INFORMATION SHOWN Block Start
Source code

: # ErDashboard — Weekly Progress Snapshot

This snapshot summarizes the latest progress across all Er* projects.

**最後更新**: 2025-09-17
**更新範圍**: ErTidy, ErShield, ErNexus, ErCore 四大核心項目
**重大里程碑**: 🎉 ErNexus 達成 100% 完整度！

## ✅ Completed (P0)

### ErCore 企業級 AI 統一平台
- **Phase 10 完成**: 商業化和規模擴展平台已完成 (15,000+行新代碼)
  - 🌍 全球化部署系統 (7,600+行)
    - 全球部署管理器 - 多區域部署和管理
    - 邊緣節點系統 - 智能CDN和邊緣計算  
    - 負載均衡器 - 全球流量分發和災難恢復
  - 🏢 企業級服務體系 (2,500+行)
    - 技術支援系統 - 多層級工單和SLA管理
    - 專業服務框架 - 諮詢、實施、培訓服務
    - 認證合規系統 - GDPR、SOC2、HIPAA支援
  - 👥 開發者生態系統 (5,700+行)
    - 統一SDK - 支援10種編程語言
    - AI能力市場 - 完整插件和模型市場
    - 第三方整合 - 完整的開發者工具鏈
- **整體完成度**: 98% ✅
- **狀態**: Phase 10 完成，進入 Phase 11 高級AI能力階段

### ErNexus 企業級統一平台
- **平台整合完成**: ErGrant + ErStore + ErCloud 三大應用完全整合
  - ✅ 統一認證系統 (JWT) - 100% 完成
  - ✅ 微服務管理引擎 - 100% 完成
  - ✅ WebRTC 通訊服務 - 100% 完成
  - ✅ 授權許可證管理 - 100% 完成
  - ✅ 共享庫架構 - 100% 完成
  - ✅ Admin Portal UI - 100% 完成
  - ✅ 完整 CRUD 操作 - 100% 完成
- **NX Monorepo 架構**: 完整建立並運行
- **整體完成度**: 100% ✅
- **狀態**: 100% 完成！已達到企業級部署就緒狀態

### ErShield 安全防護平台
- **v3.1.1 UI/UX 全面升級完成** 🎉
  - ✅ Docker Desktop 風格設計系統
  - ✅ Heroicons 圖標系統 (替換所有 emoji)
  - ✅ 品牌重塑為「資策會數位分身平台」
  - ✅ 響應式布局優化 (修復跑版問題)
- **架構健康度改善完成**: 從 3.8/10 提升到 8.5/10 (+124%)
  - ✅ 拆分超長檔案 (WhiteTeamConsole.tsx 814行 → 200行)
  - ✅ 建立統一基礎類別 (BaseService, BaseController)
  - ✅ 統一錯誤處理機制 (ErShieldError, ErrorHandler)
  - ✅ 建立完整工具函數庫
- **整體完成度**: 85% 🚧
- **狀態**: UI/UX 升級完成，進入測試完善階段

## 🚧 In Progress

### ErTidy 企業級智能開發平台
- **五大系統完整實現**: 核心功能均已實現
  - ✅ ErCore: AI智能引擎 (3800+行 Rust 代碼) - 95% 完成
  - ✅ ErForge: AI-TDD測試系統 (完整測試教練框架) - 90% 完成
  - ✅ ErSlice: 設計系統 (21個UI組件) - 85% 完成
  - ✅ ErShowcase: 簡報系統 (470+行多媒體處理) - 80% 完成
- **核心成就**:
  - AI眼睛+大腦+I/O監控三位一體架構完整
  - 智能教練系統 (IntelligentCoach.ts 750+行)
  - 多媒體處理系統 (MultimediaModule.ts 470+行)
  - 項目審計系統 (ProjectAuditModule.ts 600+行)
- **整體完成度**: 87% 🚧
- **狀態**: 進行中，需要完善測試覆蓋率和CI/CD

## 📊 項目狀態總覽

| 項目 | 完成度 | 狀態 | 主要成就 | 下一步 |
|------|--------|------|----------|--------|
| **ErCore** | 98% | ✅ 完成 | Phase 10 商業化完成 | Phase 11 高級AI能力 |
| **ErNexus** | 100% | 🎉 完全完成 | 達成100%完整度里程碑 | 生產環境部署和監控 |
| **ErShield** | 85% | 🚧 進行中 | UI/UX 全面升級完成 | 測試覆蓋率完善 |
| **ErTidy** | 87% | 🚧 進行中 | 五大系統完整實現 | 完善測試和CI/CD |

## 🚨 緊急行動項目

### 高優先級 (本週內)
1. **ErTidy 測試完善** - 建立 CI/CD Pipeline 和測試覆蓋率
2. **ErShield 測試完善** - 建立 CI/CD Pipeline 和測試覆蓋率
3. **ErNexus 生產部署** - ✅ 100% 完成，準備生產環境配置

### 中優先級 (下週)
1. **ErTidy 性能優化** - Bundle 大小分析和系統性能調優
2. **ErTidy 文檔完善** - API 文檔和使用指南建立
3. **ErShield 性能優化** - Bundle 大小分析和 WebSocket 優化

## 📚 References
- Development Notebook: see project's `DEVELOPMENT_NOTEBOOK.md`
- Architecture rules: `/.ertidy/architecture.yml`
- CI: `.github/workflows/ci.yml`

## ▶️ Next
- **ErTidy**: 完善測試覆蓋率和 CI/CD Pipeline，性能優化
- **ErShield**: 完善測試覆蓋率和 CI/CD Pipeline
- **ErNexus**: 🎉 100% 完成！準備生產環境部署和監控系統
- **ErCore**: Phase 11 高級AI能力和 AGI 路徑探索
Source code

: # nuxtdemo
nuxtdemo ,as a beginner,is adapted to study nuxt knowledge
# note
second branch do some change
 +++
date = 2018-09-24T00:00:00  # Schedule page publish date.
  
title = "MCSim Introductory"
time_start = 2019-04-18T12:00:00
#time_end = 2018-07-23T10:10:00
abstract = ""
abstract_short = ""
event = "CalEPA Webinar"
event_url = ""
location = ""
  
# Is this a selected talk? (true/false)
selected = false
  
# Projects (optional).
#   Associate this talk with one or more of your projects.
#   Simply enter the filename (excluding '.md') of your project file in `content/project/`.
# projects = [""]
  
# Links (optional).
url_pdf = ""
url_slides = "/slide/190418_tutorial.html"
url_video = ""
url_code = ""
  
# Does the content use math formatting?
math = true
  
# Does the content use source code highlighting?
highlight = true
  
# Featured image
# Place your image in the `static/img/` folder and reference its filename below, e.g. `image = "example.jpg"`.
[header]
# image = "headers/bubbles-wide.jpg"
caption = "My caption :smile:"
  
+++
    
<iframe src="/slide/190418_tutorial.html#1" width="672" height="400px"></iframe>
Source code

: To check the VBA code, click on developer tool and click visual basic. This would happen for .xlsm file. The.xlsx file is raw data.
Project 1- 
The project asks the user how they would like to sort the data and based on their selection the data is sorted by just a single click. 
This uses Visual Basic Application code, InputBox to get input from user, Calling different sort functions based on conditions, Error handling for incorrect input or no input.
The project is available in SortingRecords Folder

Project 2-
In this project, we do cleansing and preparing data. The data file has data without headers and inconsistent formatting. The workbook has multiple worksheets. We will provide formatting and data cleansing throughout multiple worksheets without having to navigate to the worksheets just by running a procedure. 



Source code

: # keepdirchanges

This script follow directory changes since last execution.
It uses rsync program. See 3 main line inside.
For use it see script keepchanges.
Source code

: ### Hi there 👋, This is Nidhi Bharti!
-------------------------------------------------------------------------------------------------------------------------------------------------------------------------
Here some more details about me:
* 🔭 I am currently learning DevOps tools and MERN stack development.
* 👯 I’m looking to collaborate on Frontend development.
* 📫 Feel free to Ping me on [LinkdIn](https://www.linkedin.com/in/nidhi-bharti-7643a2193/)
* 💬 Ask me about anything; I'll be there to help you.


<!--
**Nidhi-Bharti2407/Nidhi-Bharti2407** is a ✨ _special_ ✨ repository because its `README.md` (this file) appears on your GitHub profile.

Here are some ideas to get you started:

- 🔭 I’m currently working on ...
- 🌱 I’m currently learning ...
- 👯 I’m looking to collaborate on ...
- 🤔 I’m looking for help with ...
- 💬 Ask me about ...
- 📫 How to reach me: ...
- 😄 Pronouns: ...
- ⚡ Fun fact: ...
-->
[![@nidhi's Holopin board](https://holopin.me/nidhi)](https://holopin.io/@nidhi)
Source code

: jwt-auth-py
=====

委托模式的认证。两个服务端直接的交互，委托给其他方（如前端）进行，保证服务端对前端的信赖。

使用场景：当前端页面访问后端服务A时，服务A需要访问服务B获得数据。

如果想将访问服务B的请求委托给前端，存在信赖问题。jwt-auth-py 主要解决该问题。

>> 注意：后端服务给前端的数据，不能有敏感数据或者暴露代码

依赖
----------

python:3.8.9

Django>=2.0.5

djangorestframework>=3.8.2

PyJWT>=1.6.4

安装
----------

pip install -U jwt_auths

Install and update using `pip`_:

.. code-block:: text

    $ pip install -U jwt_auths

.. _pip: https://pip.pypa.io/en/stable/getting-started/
INFORMATION SHOWN Block End
TASK STATEMENT:
Repeat, unchanged, the lines above that begin with the one containing "is Nidhi Bharti!" and end with the one containing "on Frontend development.", including both of those lines.

EXERCISE RESPONSE:
: ### Hi there 👋, This is Nidhi Bharti!
-------------------------------------------------------------------------------------------------------------------------------------------------------------------------
Here some more details about me:
* 🔭 I am currently learning DevOps tools and MERN stack development.
* 👯 I’m looking to collaborate on Frontend development.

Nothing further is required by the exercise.